Eli Dunn was born into the restaurant business, helping his mother run her former Massachusetts mainstay Phoebe’s Fish and Chips from the time he was a teenager until he ran the kitchen as head chef. Now, the chef/owner of Eli’s Kitchen in Warren, Rhode Island (who credits Upserve analytics with providing valuable business insights into his operation) is taking his talents to television, competing on Food Network’s Chopped on Nov. 27 at 9 pm. But first, he dishes with Restaurant Insider about how the strategy for running his own kitchen was perfectly aligned with his attempt to take home the $10,000 prize.
What sorts of cuisine are you typically whipping up at Eli’s Kitchen?
Somebody on Yelp once said that we’re comfort food with global influences. I like that. I felt like that described us in a nutshell. Really my business model from the very beginning was inclusivity, so I really wanted to have something on the menu for everybody, which is difficult to do. It’s a lot of work. I’m obsessed about, if I’m going to do something vegetarian, I’m not just going to throw a salad on the menu; I’m going to try to make something really delicious, as delicious as a burger. I think I’m borderline obsessive about trying to reach a certain ethnicity or food preference. I try to represent it as best I can. … We do accessible comfort food. Our little motto is, “Source responsibly, cook with love, and share with others.” That really defines my cooking ability. Cooking is not just service for me. I’m not motivated necessarily by profit or increasing revenue. It’s more about making people happy.
Where does that mentality come from?
I started working in my mom’s restaurant when I was 15. I had done everything from wash the dishes to prepping to bake the bread, serving, to eventually being the head chef the last five years or so. It’s just in my blood. I’ve been cooking my whole life. [After Phoebe’s closed] I became one of the brunch chefs at Julian’s in Providence in ‘04. I had only really ever cooked seafood up to that point. That was the first time I ever worked in a place where they were doing what we do. They cater to everybody. I learned about vegan cuisine, vegetarian cuisine, brunch, all that stuff. That was my introduction to the world outside of fish and chips and fried clams.

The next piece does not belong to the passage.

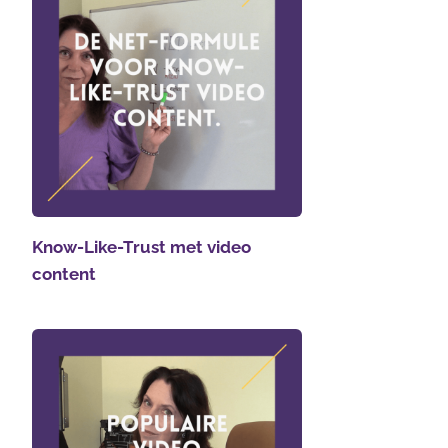
Know-Like-Trust met video
content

Without giving away any spoilers, how did your experiences help you prepare for the challenges on Chopped?
The way we cook here, we do our set menu, but we do expanded specials every single day. Some restaurants would have one or two specials a night. We have anywhere from nine to 12 specials a night: three small plates, two large plates, and desserts. Those specials are created using the simple formula where we go into the walk-in with what we call the “use list,” and we’ve got different categories. We find all the random special extra stuff we have, a mixture of stuff from local farms and stuff that is leftover from other dishes. We just create a special on the fly using all the different things that we have. It’s really good for food cost, it’s good for cross-utilization of product, it’s a really good way to get cooks engaged. I knew that. That’s how they do it at Julian’s so that’s where I learned.
That’s the premise of Chopped right there.
That worked in my favor, going into a competition like this where you open a box and you have 20 minutes to figure out what to do with this weird stuff. The thing that I think was the scariest or I was the most nervous about was just having cameras in my face.
What made you want to participate in a cooking competition show then?
I got a casting call for Chopped in the fall of last year. I think I turned it down at first because I just didn’t feel like I could fit it into my schedule. But I did a little more research and I realized it was only being filmed for one day. My staff was like, “You’ve got to do this.” They talked me into it. Because, truth be told, I had never really watched a lot of Chopped. I love Food Network and I love Top Chef and some of the other ones, but I hadn’t really seen a lot of Chopped, maybe once or twice. But once I got the casting call, it marinated for a little while, then I reached out again and said I definitely want to do this.
Did you learn anything about yourself as a chef through this process?
One of the things I think really came out of the preparation of doing the show is it really helped me understand why I love cooking, why I do what I do. I think I’ve opened a restaurant because that’s what I wanted to do, and I love cooking. It’s just been really organic. I’m not the kind of person that’s real analytical and cerebral. That’s just not who I am. I’m a real-feel type of cook. Being forced to think about why I cook, what’s my style of cooking, really helped me learn more about myself as a chef. It helped sharpen my focus. In a way, that affected my cooking at the restaurant. I started with: Cooking is an act of service. That was a big thing. That was when I condensed everything that I was thinking about down into one line: Cooking is an act of service. … So that was something I really thought about, and that was something I said when I was on set. I think that’s probably what I got out of it. It really helped me see down to the micro level what it is I love about cooking.